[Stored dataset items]
--*--

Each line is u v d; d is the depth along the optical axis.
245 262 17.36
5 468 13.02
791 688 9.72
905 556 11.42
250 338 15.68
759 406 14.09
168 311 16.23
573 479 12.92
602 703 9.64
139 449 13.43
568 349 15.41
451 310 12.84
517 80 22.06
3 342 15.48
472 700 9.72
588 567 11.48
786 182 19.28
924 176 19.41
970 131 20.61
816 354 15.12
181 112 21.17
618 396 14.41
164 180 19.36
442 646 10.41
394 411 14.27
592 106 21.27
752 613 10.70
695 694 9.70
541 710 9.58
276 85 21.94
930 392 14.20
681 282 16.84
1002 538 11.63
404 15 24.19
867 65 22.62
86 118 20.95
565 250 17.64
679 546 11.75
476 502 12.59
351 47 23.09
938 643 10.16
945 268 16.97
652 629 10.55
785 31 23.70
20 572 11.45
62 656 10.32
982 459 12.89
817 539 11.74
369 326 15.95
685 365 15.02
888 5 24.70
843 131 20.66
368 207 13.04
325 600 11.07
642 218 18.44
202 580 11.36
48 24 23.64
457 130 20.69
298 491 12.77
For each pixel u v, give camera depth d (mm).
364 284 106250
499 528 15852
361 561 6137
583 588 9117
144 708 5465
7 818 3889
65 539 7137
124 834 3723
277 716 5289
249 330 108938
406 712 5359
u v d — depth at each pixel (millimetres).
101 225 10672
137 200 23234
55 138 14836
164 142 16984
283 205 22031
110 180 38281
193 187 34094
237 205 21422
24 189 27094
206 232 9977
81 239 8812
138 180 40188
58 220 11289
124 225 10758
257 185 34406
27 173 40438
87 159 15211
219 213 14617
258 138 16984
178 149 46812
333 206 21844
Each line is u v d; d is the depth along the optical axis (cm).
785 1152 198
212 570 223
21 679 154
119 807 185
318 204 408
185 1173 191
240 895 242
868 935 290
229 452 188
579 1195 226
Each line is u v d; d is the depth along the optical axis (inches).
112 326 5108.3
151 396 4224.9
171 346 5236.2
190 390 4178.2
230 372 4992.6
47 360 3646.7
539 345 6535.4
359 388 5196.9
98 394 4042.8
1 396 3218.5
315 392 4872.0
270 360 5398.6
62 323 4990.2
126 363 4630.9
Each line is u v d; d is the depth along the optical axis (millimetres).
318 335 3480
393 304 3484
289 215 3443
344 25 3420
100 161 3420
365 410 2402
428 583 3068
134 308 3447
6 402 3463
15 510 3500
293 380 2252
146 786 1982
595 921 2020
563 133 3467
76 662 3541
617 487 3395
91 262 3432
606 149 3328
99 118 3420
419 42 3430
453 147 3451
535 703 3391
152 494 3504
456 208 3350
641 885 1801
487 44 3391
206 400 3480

--*--

■ **Exercise prompt**:
Write out exactly those lines running from the line with "178 149 46812" to the end of the data above, the first and last included.

■ **Task response**:
178 149 46812
333 206 21844
Each line is u v d; d is the depth along the optical axis (cm).
785 1152 198
212 570 223
21 679 154
119 807 185
318 204 408
185 1173 191
240 895 242
868 935 290
229 452 188
579 1195 226
Each line is u v d; d is the depth along the optical axis (inches).
112 326 5108.3
151 396 4224.9
171 346 5236.2
190 390 4178.2
230 372 4992.6
47 360 3646.7
539 345 6535.4
359 388 5196.9
98 394 4042.8
1 396 3218.5
315 392 4872.0
270 360 5398.6
62 323 4990.2
126 363 4630.9
Each line is u v d; d is the depth along the optical axis (millimetres).
318 335 3480
393 304 3484
289 215 3443
344 25 3420
100 161 3420
365 410 2402
428 583 3068
134 308 3447
6 402 3463
15 510 3500
293 380 2252
146 786 1982
595 921 2020
563 133 3467
76 662 3541
617 487 3395
91 262 3432
606 149 3328
99 118 3420
419 42 3430
453 147 3451
535 703 3391
152 494 3504
456 208 3350
641 885 1801
487 44 3391
206 400 3480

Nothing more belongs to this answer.